SAN FRANCISCO (WildAid) - In between his blockbuster movie releases, Po, the Kung Fu Panda, is busy championing endangered species as part of the world's largest ever wildlife conservation awareness program. He joins Jackie Chan, Yao Ming, Leonardo DiCaprio, Prince William, David Beckham, Lupita Nyong'o and many others as wildlife ambassadors with WildAid.
In a series of video messages and billboards produced by Dreamworks and WildAid, Po asserts that“poaching steals from us all”. The messages feature elephants, rhinos, lions, tigers and pangolins. Elephants are poached for their ivory, rhinos for their horns, lions and tigers for their bones and skins, and pangolins for their scales and meat.
“Not everyone has my skills”says Po modestly, “… Please help my friends. When the buying stops, the killing can, too. It's up to us.”
Po's messages will be distributed at movie theaters, on TV, billboards, print and social media in China, Vietnam, Thailand, Taiwan and Hong Kong in Asia and globally by WildAid with the aim of educating millions about the urgent threats elephants and other wildlife face due to poaching and the illegal trade in their parts.
“Children love animals and they are quick to see the injustice of what is happening to them through wildlife trafficking. They can be very influential in pushing older generations to change their bad habits. We've seen children persuade grandparents to stop eating shark fin soup or using rhino horn.”said Peter Knights, WildAid CEO.
WildAid's campaigns have helped to reduce demand for ivory, rhino horn and shark fin. China banned ivory sales at the beginning of 2018 and prices had previously dropped by 2/3 with poaching already decreasing dramatically in Kenya and Tanzania. WildAid's ivory campaign in China helped increase public awareness about the elephant poaching crisis and the ivory trade by over 50% in its first two years. Over 95% of Chinese surveyed support the government's action to end the ivory trade.

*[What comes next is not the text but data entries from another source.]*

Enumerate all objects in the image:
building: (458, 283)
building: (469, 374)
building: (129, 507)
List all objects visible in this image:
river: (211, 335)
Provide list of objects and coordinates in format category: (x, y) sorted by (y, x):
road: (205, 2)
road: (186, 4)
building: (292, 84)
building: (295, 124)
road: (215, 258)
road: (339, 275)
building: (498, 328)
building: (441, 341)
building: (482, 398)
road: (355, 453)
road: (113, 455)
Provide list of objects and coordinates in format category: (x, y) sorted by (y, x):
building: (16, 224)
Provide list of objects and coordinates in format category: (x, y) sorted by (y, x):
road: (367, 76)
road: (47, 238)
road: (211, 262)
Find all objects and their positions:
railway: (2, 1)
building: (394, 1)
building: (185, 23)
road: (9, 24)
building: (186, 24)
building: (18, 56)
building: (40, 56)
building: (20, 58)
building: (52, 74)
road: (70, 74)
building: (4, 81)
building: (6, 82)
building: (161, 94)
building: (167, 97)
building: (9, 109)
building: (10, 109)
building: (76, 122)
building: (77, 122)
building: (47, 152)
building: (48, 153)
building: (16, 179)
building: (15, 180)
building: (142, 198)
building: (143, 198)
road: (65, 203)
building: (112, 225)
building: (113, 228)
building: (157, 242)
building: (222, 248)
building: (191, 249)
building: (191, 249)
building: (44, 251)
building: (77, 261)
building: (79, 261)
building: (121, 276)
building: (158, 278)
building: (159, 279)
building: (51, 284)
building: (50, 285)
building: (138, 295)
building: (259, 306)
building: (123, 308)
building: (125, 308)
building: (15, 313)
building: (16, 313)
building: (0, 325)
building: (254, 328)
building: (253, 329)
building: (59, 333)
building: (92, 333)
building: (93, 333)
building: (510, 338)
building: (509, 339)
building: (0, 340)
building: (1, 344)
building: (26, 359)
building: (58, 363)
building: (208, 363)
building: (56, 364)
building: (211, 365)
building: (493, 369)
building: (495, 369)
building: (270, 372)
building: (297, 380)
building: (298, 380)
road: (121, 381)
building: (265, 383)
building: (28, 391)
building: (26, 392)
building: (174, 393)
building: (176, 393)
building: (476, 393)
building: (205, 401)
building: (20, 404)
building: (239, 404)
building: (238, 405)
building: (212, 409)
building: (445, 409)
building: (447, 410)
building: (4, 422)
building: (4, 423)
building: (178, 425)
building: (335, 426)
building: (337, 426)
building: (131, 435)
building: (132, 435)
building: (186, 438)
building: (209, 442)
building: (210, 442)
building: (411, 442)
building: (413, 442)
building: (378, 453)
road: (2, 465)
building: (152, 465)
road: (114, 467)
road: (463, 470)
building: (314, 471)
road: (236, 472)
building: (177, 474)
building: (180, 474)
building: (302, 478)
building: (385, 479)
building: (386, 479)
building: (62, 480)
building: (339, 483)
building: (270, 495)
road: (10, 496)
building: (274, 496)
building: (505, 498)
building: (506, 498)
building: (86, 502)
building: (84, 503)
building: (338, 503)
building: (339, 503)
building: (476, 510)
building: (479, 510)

In the last three years the price of rhino horn has fallen from $65,000 per kilo to around $22,000 per kilo and in Vietnam rhino horn sales have been banned while awareness about rhino horn has increased by over 70% since 2014. A 2016 survey in Vietnam showed that a 66% decline in respondents who believe rhino horn has medicinal effects, down to 23% compared with 69% in 2014, as well as a 73% decline in those who believe rhino horn can cure cancer, down to 9.4% compared to 34.5% in 2014.
Shark fin imports to China fell by 80% during 2011-2014 and wholesale shark fin sales in Beijing, Shanghai and Guangzhou declined by the same amount between 2010 and 2014. Similarly, the prices of wholesale shark fins declined by 50-67%. In a survey last year, 93% of urban Chinese said they had not consumed shark fin in the past 6 years. Nearly 80% had seen WildAid campaign messages, and 98.8% agreed that the messages successfully raised awareness about shark protection and the need to reject shark fin consumption. In addition to changing consumer attitudes, WildAid has been instrumental in convincing dozens of airlines and shipping companies not to transport shark fins, as well as restaurants and hotel chains not to serve shark fin soup.